◆ Prompt ◆
Each line from the one containing "politischer Begriff, wie Intendantin Veronica" through the last line of the records below is to be repeated as written, with nothing added.

---+---

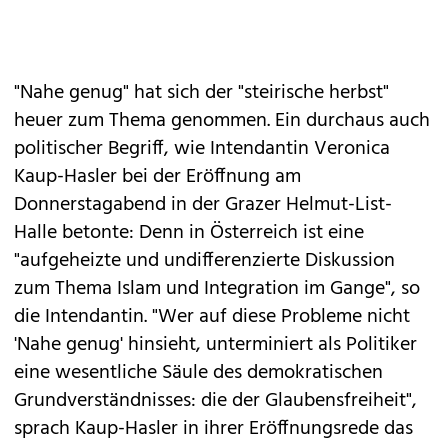
"Nahe genug" hat sich der "steirische herbst"
heuer zum Thema genommen. Ein durchaus auch
politischer Begriff, wie Intendantin Veronica
Kaup-Hasler bei der Eröffnung am
Donnerstagabend in der Grazer Helmut-List-
Halle betonte: Denn in Österreich ist eine
"aufgeheizte und undifferenzierte Diskussion
zum Thema Islam und Integration im Gange", so
die Intendantin. "Wer auf diese Probleme nicht
'Nahe genug' hinsieht, unterminiert als Politiker
eine wesentliche Säule des demokratischen
Grundverständnisses: die der Glaubensfreiheit",
sprach Kaup-Hasler in ihrer Eröffnungsrede das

---+---

◆ Solution to this problem ◆
politischer Begriff, wie Intendantin Veronica
Kaup-Hasler bei der Eröffnung am
Donnerstagabend in der Grazer Helmut-List-
Halle betonte: Denn in Österreich ist eine
"aufgeheizte und undifferenzierte Diskussion
zum Thema Islam und Integration im Gange", so
die Intendantin. "Wer auf diese Probleme nicht
'Nahe genug' hinsieht, unterminiert als Politiker
eine wesentliche Säule des demokratischen
Grundverständnisses: die der Glaubensfreiheit",
sprach Kaup-Hasler in ihrer Eröffnungsrede das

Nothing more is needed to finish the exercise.